1.  What if we required students to ask at least one other person if they are unsure of an answer.  They should not be allowed to say “I don’t know”
2.  Collette showed a YouTube clip that was created with Xtranormal.  We could use Xtranormal to script movies depicting positive and negative customer service experiences.

CIL 2008: Virtual Reference Services

Virtual Reference:   Endless Possibilties

University of Waterloo
wanted to chat with minimal headaches

only staff chat from 12-4
that’s rather limited
University of Western Ontario now does it about 12 hours a day

Meebome has “non-life-threatening” issues
it requires flash
unfotunately, the univ of western ontario library machines does not have flash
patron won’t stand still

chats are anonymous with meebo

hab.la looks good.   keeps the chat box on top of the url that you push them
only 5 hab.la widgets will display simultaneously.   so not a viable solution for the OPAC
they are thinking about a pay option.

LibraryH3lp
http://libraryh3lp.blogspot.com
runs on javascript
does multiple monitors
currently lacking a wysiwyg
looking to make a fee-based version

there is no one-size fits all solution.

we need to stay flexible.   make the service important, not the technolog.

—————-
Virtual Reading Rooms

Derik Badman

We get all these journals, who is looking at them?

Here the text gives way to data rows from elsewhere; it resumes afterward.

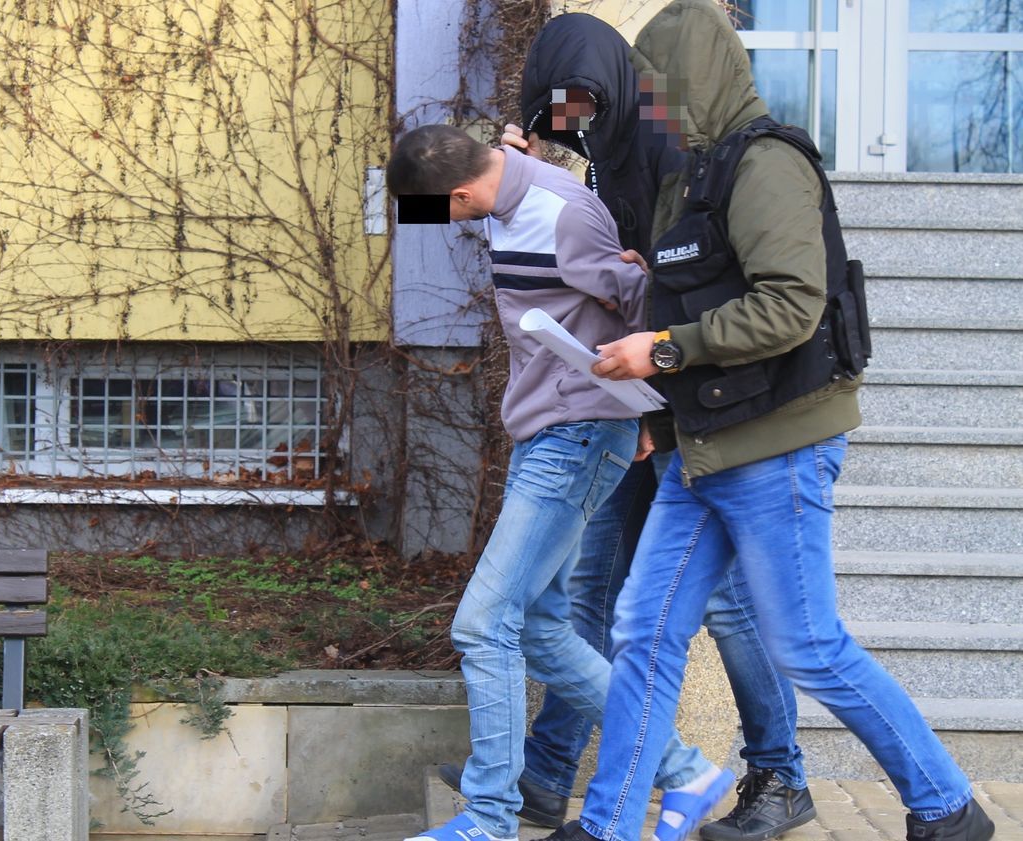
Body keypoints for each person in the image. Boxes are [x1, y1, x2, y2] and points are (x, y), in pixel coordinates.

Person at [560, 3, 996, 841]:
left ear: (699, 77)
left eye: (658, 87)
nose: (650, 106)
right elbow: (702, 292)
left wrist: (663, 351)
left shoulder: (767, 163)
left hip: (779, 445)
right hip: (704, 449)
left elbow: (791, 306)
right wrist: (657, 372)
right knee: (644, 632)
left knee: (808, 645)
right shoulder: (693, 176)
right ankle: (608, 824)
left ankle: (947, 807)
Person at [439, 14, 818, 841]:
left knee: (722, 600)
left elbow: (692, 287)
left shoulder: (676, 150)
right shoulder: (601, 155)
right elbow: (570, 255)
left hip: (689, 397)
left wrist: (661, 394)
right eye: (554, 107)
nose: (568, 118)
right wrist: (516, 164)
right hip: (627, 399)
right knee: (586, 591)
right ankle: (548, 773)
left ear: (617, 86)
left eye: (579, 103)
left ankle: (780, 773)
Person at [385, 124, 733, 841]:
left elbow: (646, 308)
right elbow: (491, 192)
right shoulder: (504, 195)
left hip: (576, 435)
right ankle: (686, 769)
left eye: (440, 210)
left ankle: (489, 818)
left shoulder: (561, 211)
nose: (438, 224)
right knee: (542, 630)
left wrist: (645, 411)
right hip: (548, 429)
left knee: (482, 623)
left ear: (462, 194)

Browsing electronic journals is not fun.

RSS is good for getting information out.
We need to do a RSS class for notifications.

used Yahoo Pipes to mashup the RSS feeds.
The end result is one RSS feed for multiple RSS feeds from journal.
FeedBurner offers an email list for those who don’t use RSS.

Grazr
allows for one page of RSS feeds without subscribing

Derik found the library literature feed very useful.   Did not look at library literature before.   Now he is able to browse.

has about 20-30 subscribers to his library literature feed.   he’s not even sure it got out there.

Problems:   It’s a lot of work.   takes a lot of time to collect the rss feeds and to mash them up.